Which is when we discover that this mansion is also the residence of Nicklas, the man who killed Miu’s friend Cimona. We see he’s been having visions of Miu. We see he has long discussions with himself in which he provides his own mother’s voice, encouraging him to become a great murderer in the tradition of “Grandad” and “Uncle Blood Tooth.” We learn that his mother Beate (Maria Erwolter) has an emotionally incestuous relationship with him, and that his father Michael (Thomas Algren) is a terrifyingly happy sex-cult leader of some sort, who believes that the cock is the Lord’s gift of power to those who possess one, like him and his darling son. We watch Nicklas stab a present from his dad with scissors and see blood burst out from it as his parents whoop and cheer. We see that he keeps a coffin for unknown purposes.

“There’s something evil up at that estate,” Miu tells Hulda when they leave, having been given a guided tour by the ghost of Cimona. “Yes,” Hulda agrees. “It’s been there for generations.” Miu vows to return to find out what Cimona was trying to tell her — and, if we know Miu, seek revenge.
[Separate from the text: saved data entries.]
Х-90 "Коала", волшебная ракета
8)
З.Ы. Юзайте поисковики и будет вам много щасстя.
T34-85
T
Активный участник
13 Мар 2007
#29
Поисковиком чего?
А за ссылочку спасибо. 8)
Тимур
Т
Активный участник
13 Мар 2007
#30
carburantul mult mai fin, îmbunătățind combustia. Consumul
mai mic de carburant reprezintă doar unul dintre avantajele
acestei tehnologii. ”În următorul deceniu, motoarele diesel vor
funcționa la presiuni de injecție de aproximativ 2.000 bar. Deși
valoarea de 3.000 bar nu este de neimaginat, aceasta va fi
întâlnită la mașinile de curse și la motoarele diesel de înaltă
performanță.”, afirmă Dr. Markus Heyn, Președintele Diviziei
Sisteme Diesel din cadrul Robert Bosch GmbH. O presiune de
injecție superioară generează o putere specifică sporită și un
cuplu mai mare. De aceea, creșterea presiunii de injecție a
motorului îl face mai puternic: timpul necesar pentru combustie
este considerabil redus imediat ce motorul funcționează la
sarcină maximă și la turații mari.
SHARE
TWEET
COPENHAGEN COWBOY E3 MOM LAUGHING AND DAD CLAPPING

One thing you may have gathered from that last paragraph and the whole deal about a place where evil has recurred for generations is that things have taken a very serious turn for the Stephen King around here — specifically Stanley Kubrick’s version of The Shining. Refn hits Kubrick notes hard with his long slow zoomout from Nicklas’s staring, obviously psychotic face, a Kubrick trademark; with Miu’s goggle-eyed vision of Chiang’s kidnapping of Hulda’s daughter, which very much echoes Danny Torrance and Dick Halloran’s visions; and with certain shots of Miu, who’s made to look like one of those two little sisters gone solo. The score, provided primarily I believe by frequent collaborator Cliff Martinez (though a team including Peter Peter, Peter Kyed, and Julian Winding is credited) is deeply indebted to the Shining soundtrack as well, with booming “Dies Irae”-style synths and paranoia-inducing low-volume screeches and hums.
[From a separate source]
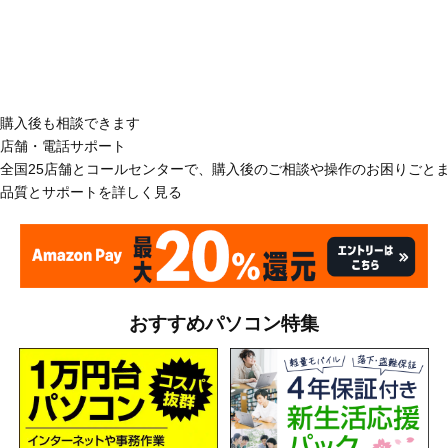
購入後も相談できます
店舗・電話サポート
全国25店舗とコールセンターで、購入後のご相談や操作のお困りごと
品質とサポートを詳しく見る
おすすめパソコン特集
COPENHAGEN COWBOY E3 SOLO SHINING TWIN

Perhaps the episode’s only concession to the standard Netflix binge model is that it ends on a cliffhanger, with Miu returning to Nicklas’s mansion. In pure genre terms I’m just excited to see how she deals with these monsters, and how she rescues Hulda’s daughter from Mr. Chiang, and how many other crime families she can get herself mixed up in before Copenhagen is completely cleaned up, like Gotham City in Batman’s most satisfying dreams. But I guess that’s a live question, isn’t it — when you’re a vigilante, is the absence of people to punish a dream or a nightmare?